- _WRITTEN TASK_:
Give the listing again word for word. Skip the pictures.
━━━ AVAILABLE DATA
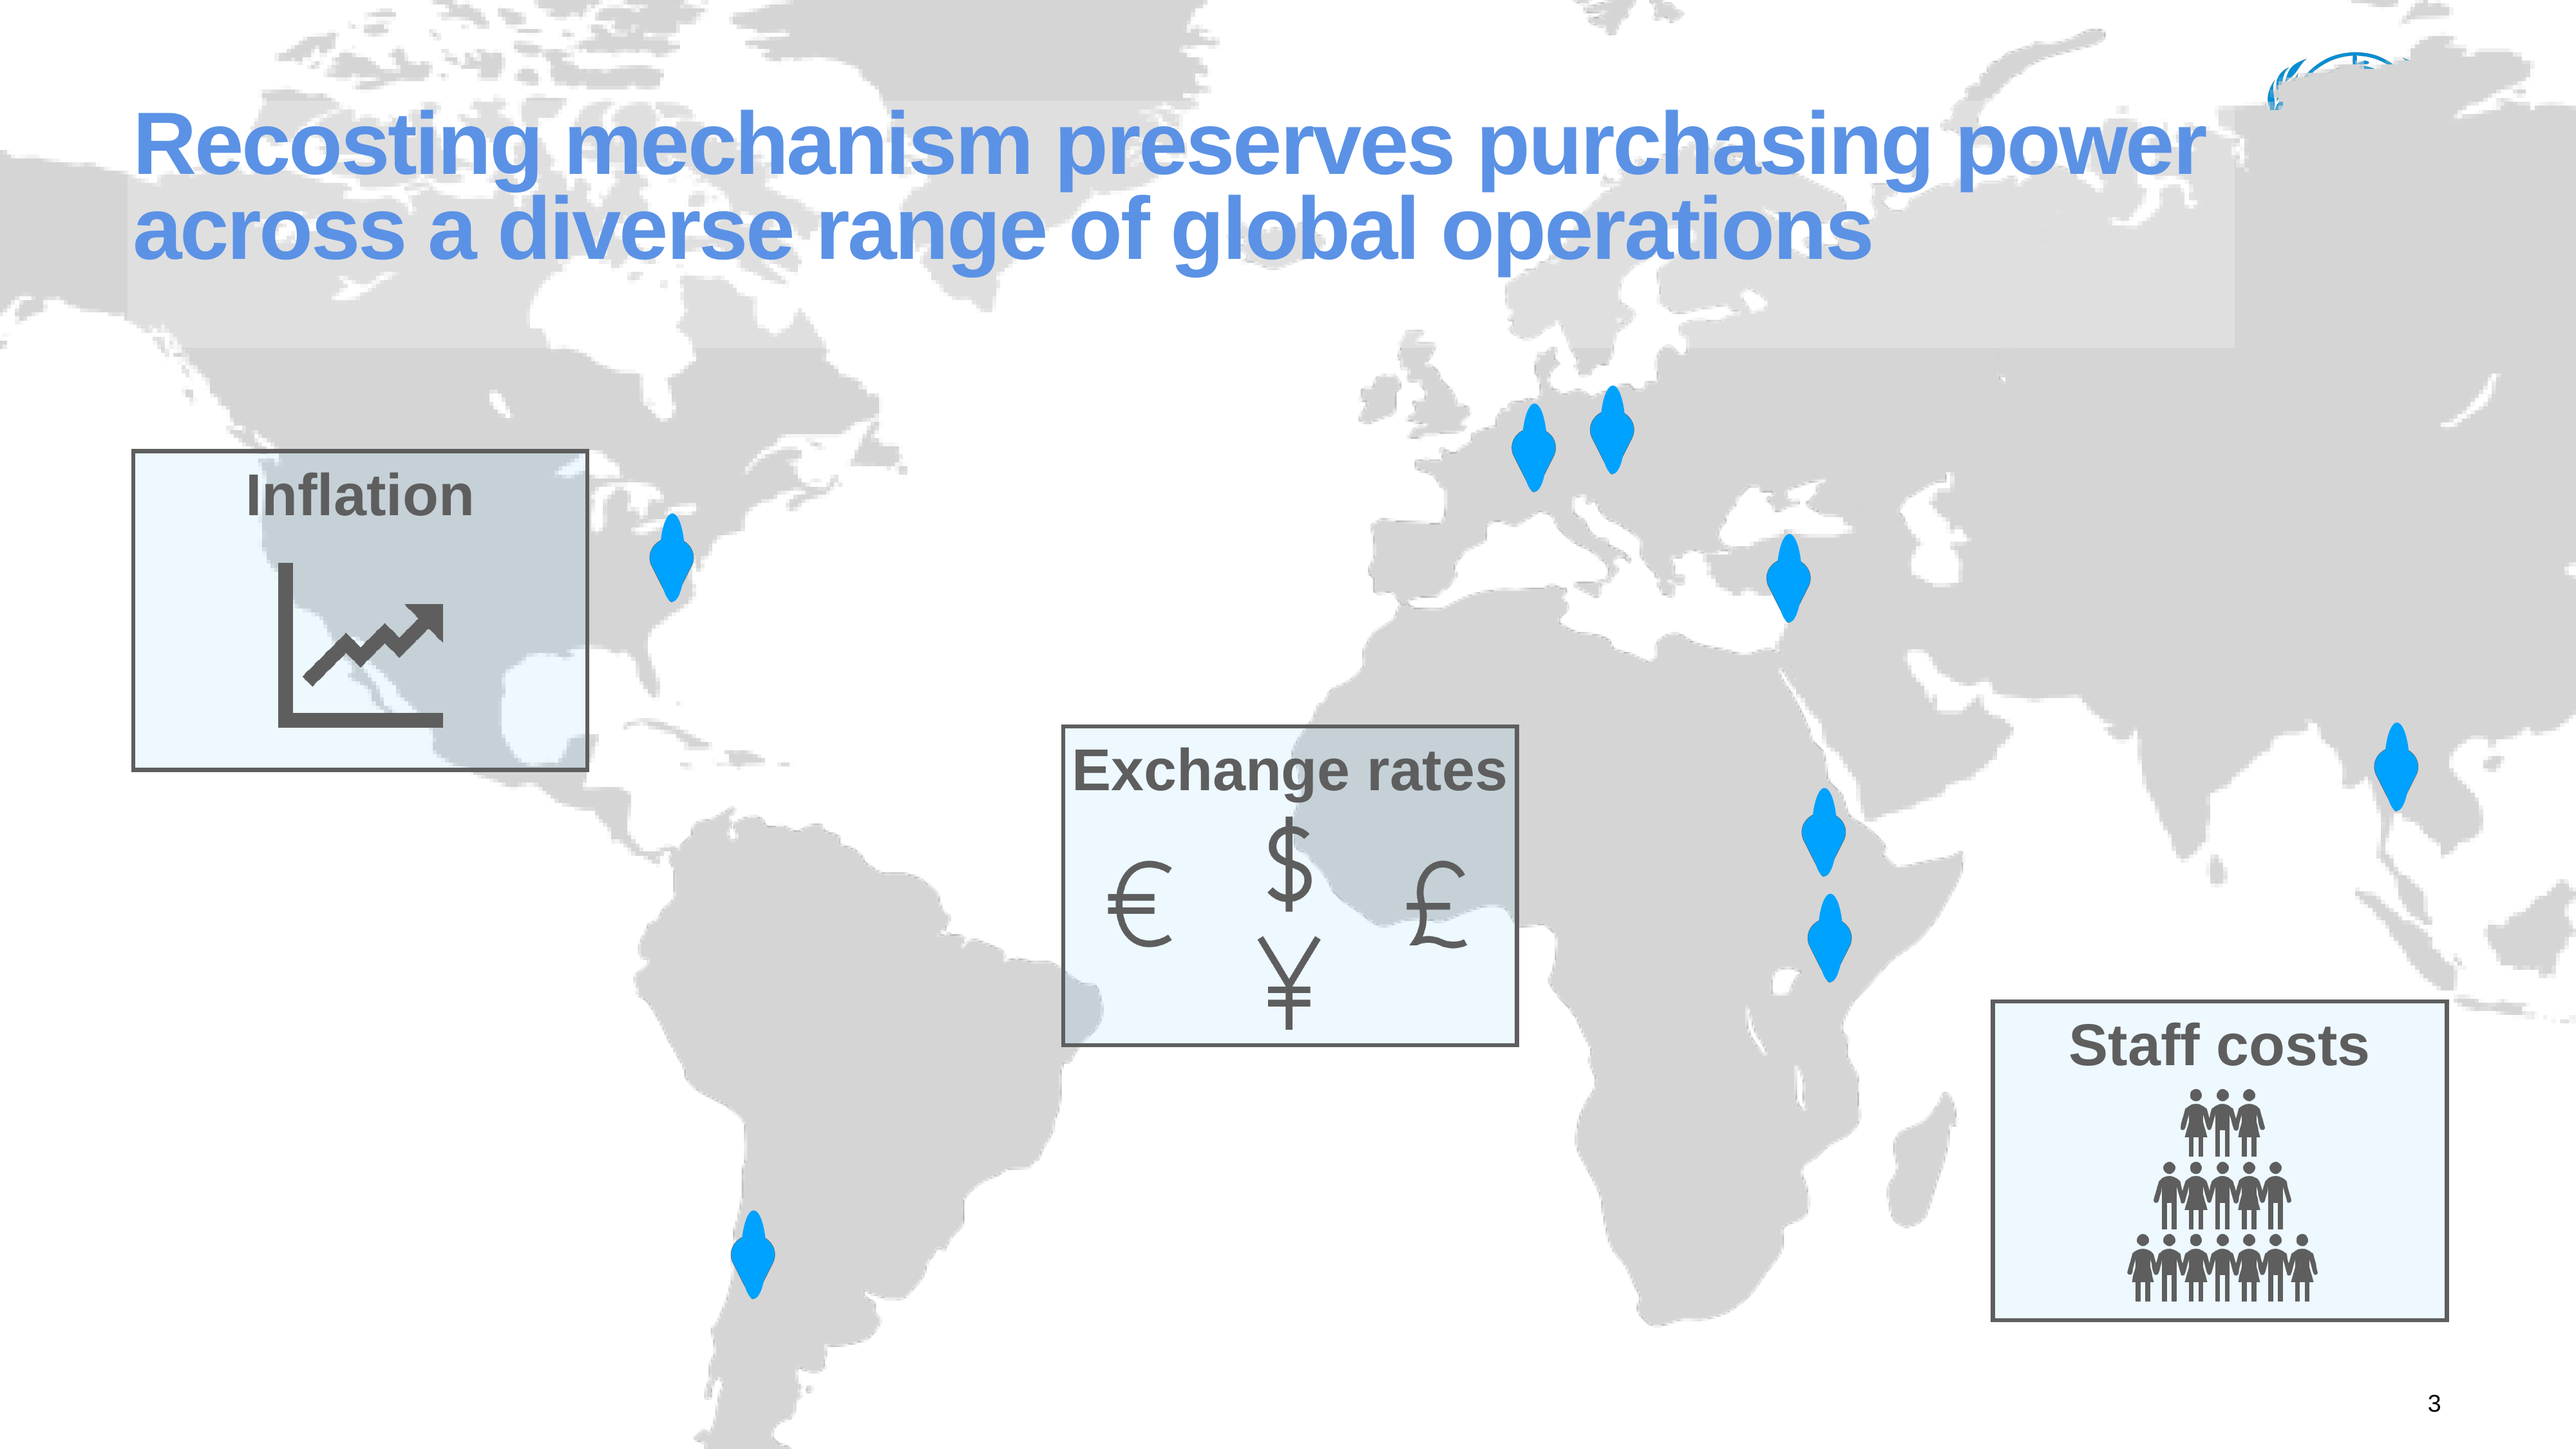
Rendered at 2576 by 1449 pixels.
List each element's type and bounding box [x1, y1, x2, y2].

text_box [133, 451, 587, 770]
text_box [0, 0, 2576, 1449]
text_box [1063, 726, 1517, 1045]
text_box [1993, 1001, 2447, 1321]
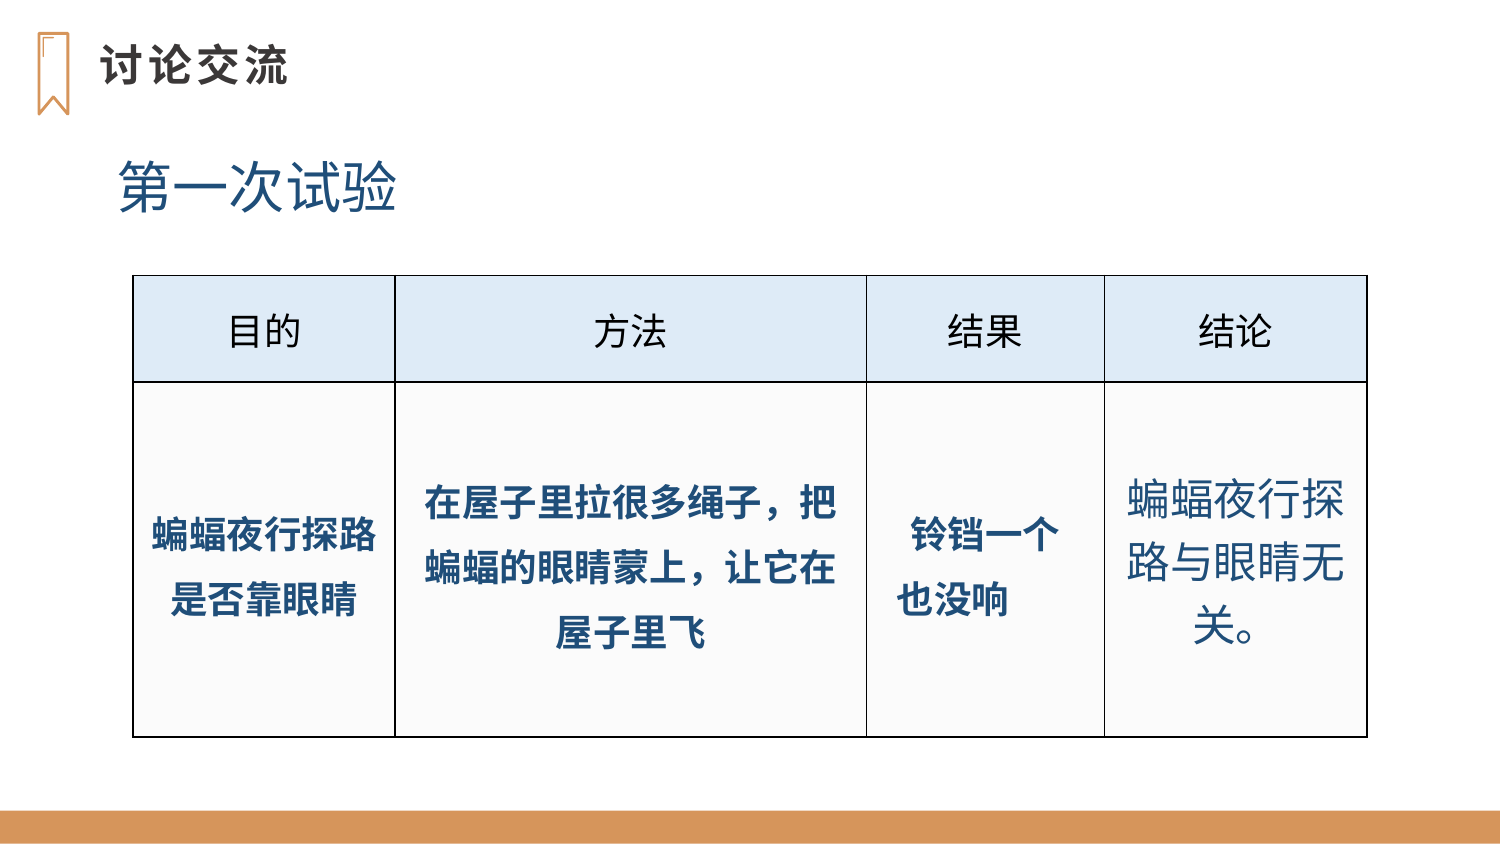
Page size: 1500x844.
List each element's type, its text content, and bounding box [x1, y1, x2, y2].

table_header 结果 [867, 276, 1104, 381]
table_header 目的 [134, 276, 394, 381]
table_header 方法 [396, 276, 866, 381]
table_cell 在屋子里拉很多绳子，把蝙蝠的眼睛蒙上，让它在屋子里飞 [396, 383, 866, 736]
text_box 讨论交流 [88, 32, 301, 96]
text_box 第一次试验 [105, 146, 429, 225]
table_cell 蝙蝠夜行探路与眼睛无关。 [1105, 383, 1366, 736]
table_cell 蝙蝠夜行探路是否靠眼睛 [134, 383, 394, 736]
table_header 结论 [1105, 276, 1366, 381]
table_cell 铃铛一个 也没响 [867, 383, 1104, 736]
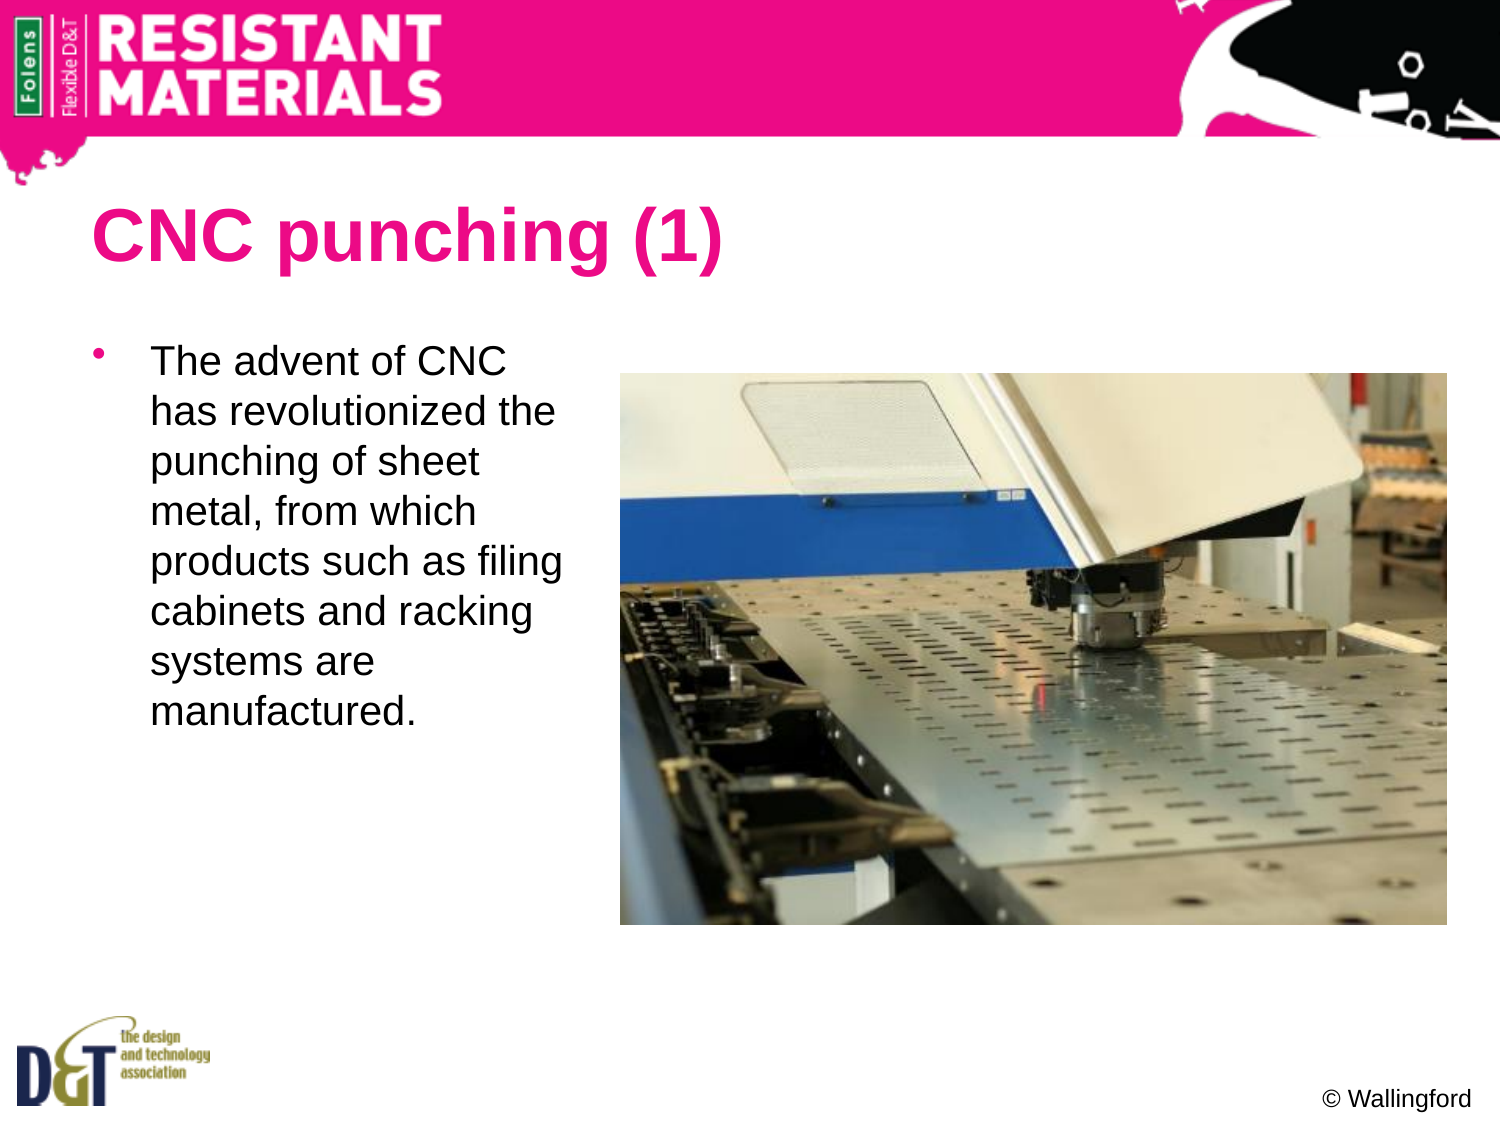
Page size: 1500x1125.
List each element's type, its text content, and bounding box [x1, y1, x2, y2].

picture [0, 0, 1500, 1125]
title CNC punching (1) [76, 160, 1427, 301]
text_box © Wallingford [1257, 1074, 1495, 1125]
list The advent of CNC has revolutionized the punching of sheet metal, from which products such as filing cabinets and racking systems are manufactured. [76, 326, 597, 982]
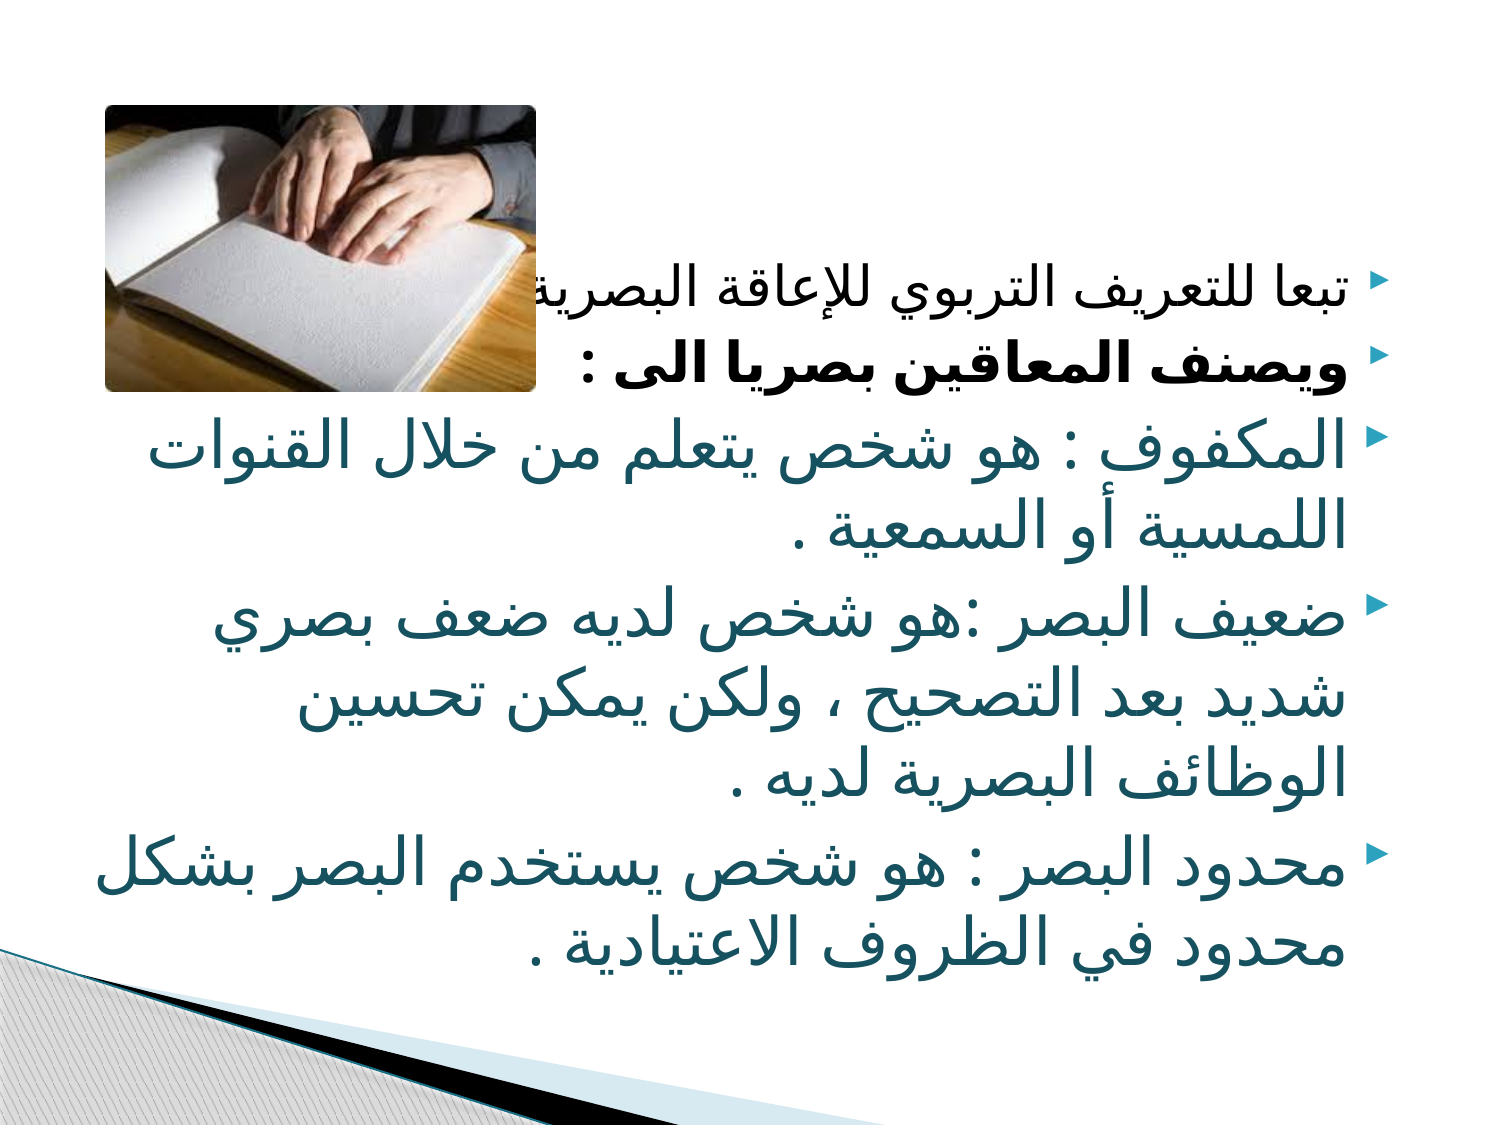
━━━━━━
- _TASK SOLUTION_:
Rendered at 2576 by 1449 pixels.
List each element's type and bounding box [x1, y1, x2, y2].

text_box [133, 451, 587, 770]
text_box [0, 0, 2576, 1449]
text_box [1063, 726, 1517, 1045]
text_box [1993, 1001, 2447, 1321]
Page size: 1500x844.
List each element's type, its text content, and bounding box [x1, y1, x2, y2].

table_header 结果 [867, 276, 1104, 381]
table_header 目的 [134, 276, 394, 381]
table_header 方法 [396, 276, 866, 381]
table_cell 在屋子里拉很多绳子，把蝙蝠的眼睛蒙上，让它在屋子里飞 [396, 383, 866, 736]
text_box 讨论交流 [88, 32, 301, 96]
text_box 第一次试验 [105, 146, 429, 225]
table_cell 蝙蝠夜行探路与眼睛无关。 [1105, 383, 1366, 736]
table_cell 蝙蝠夜行探路是否靠眼睛 [134, 383, 394, 736]
table_header 结论 [1105, 276, 1366, 381]
table_cell 铃铛一个 也没响 [867, 383, 1104, 736]
Page size: 1500x1125.
List each element's type, its text content, and bounding box [x1, y1, x2, y2].

picture [0, 0, 1500, 1125]
title CNC punching (1) [76, 160, 1427, 301]
text_box © Wallingford [1257, 1074, 1495, 1125]
list The advent of CNC has revolutionized the punching of sheet metal, from which products such as filing cabinets and racking systems are manufactured. [76, 326, 597, 982]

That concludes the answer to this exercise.